Scene geometry reasoning data
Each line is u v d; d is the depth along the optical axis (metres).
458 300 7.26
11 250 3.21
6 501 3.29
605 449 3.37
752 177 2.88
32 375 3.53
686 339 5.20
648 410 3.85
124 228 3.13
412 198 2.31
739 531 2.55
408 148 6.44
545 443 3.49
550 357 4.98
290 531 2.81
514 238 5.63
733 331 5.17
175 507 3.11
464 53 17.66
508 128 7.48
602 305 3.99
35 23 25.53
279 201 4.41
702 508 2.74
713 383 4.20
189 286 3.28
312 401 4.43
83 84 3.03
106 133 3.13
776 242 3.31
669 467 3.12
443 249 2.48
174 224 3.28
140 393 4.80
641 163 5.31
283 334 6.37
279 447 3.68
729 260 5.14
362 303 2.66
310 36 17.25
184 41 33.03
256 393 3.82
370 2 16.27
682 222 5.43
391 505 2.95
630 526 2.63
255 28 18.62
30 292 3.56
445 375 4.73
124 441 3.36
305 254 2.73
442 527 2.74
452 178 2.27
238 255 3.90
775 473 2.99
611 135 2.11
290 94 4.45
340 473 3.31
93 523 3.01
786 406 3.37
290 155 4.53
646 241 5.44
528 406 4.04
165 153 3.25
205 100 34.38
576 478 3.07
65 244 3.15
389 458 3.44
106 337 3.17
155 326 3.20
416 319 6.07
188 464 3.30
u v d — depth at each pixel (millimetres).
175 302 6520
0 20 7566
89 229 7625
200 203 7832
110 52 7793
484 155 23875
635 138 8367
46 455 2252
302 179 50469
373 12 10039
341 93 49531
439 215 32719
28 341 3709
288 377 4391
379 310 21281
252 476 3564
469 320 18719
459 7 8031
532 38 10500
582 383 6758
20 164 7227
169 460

:: What to produce ::
For this exercise, give every entry again exactly as it appears.

:: Written answer ::
Each line is u v d; d is the depth along the optical axis (metres).
458 300 7.26
11 250 3.21
6 501 3.29
605 449 3.37
752 177 2.88
32 375 3.53
686 339 5.20
648 410 3.85
124 228 3.13
412 198 2.31
739 531 2.55
408 148 6.44
545 443 3.49
550 357 4.98
290 531 2.81
514 238 5.63
733 331 5.17
175 507 3.11
464 53 17.66
508 128 7.48
602 305 3.99
35 23 25.53
279 201 4.41
702 508 2.74
713 383 4.20
189 286 3.28
312 401 4.43
83 84 3.03
106 133 3.13
776 242 3.31
669 467 3.12
443 249 2.48
174 224 3.28
140 393 4.80
641 163 5.31
283 334 6.37
279 447 3.68
729 260 5.14
362 303 2.66
310 36 17.25
184 41 33.03
256 393 3.82
370 2 16.27
682 222 5.43
391 505 2.95
630 526 2.63
255 28 18.62
30 292 3.56
445 375 4.73
124 441 3.36
305 254 2.73
442 527 2.74
452 178 2.27
238 255 3.90
775 473 2.99
611 135 2.11
290 94 4.45
340 473 3.31
93 523 3.01
786 406 3.37
290 155 4.53
646 241 5.44
528 406 4.04
165 153 3.25
205 100 34.38
576 478 3.07
65 244 3.15
389 458 3.44
106 337 3.17
155 326 3.20
416 319 6.07
188 464 3.30
u v d — depth at each pixel (millimetres).
175 302 6520
0 20 7566
89 229 7625
200 203 7832
110 52 7793
484 155 23875
635 138 8367
46 455 2252
302 179 50469
373 12 10039
341 93 49531
439 215 32719
28 341 3709
288 377 4391
379 310 21281
252 476 3564
469 320 18719
459 7 8031
532 38 10500
582 383 6758
20 164 7227
169 460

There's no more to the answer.